The pension company's full financial statements for 2007 revealed the value of its investments increased from €5.8bn to €6.1bn following an overall return of 4.5%, although this was below the 7.7% achieved in 2006.
Mika Pesonen, chief investment officer at Etera, said the result was "satisfactory" for such a challenging year, and despite the fact "fluctuations in market values lowered Etera's returns" he claimed the benchmark index was "clearly outperformed thanks to successful allocation choices".
Figures revealed private equity and unquoted equities provided the largest returns of 45.8%, while fixed income achieved 1.4% - double the yield from 2006 - and investment loans produced a consistent return of 5.1%.
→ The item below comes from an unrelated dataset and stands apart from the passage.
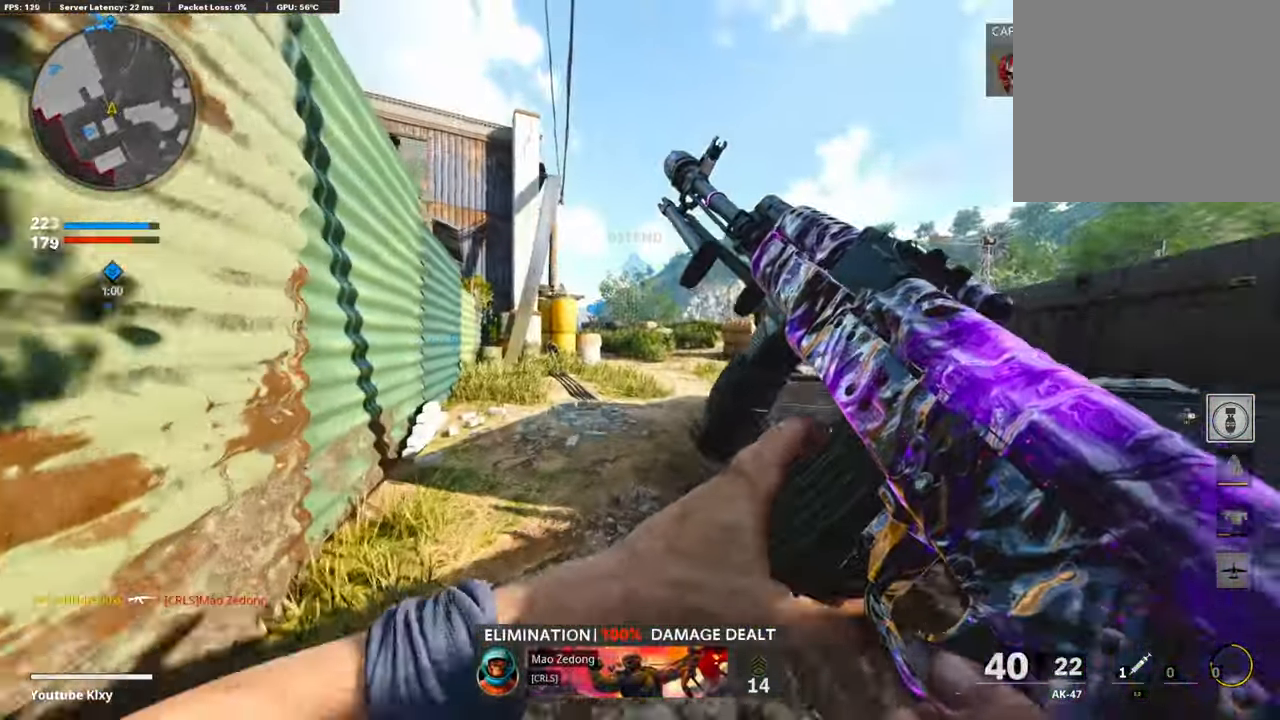
{"buttons": [], "left_stick": "up", "right_stick": "center", "events": []}
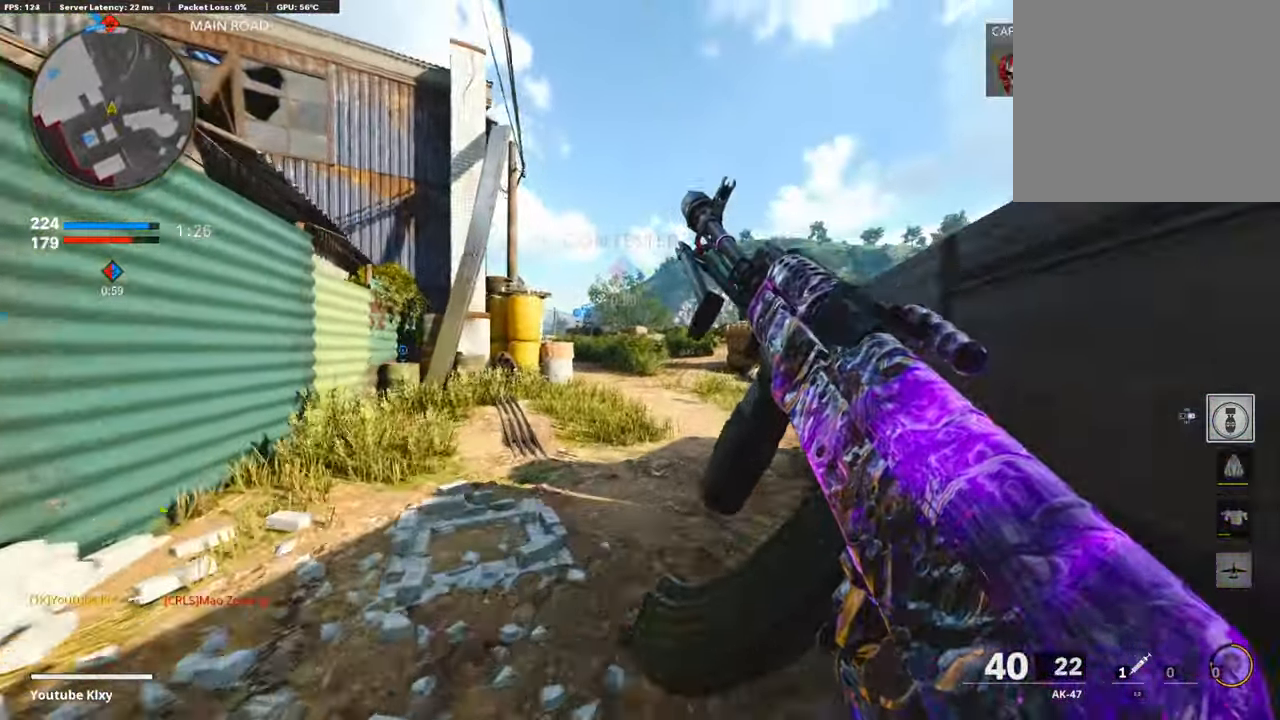
{"buttons": [], "left_stick": "up", "right_stick": "center", "events": []}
However, returns from quoted equities fell from 18.4% in 2006 to just 3.4% in 2007, while real estate returns also slipped from 14.2% to 12.5%, though Etera revealed its first 5% allocation into absolute return investments - which include capital protected products, hedging and hedge funds - yielded a return of 4.9%.
Etera also confirmed income from employee premiums had fallen 13% in 2007 to €628m, however it claimed this was "better than predicted" and attributed the drop to legislation reform, which meant the insurance policies of public sector employees were transferred from Etera to the public sector pension act scheme.
At the beginning of 2007, Finland combined the three previous pension acts - the Temporary Employees Pension Act (LEL), The Employees Pension Act (TEL) and the Pensions Act for performing artists and certain groups of employees (TaEL) - into a single employment pensions act (TyEL).
This ended Etera's position as the only insurer to offer LEL and TaEL pension, and forced it to compete for clients in 2007 with other employment pension companies, which resulted in it losing 5,610 policies valued at around €115m, but gaining 2,465 new TyEL clients, which is equal to 11.6% of all new TyEl business.
Kalevi Hemilä, managing director of Etera, said: "The first year of competition with the other employment pension companies was tough, but we were able to achieve a good result and establish our position in the earnings-related pension market.
"The round of insurance transfers in March 2007 dampened our hopes. The number of policy transfers from one company to another was high, but in the June and September rounds the numbers levelled off. In September, many clients returned to Etera. Those who left Etera included many former TaEL clients, who had taken out insurance for short-term employees, and small companies," Hemilä added.
As a result, figures showed Etera now has responsibility for 325,000 employees and 1,603 self-employed persons 1,603, and during 2007 it paid a total of €863m in pensions and rehabilitation expenses.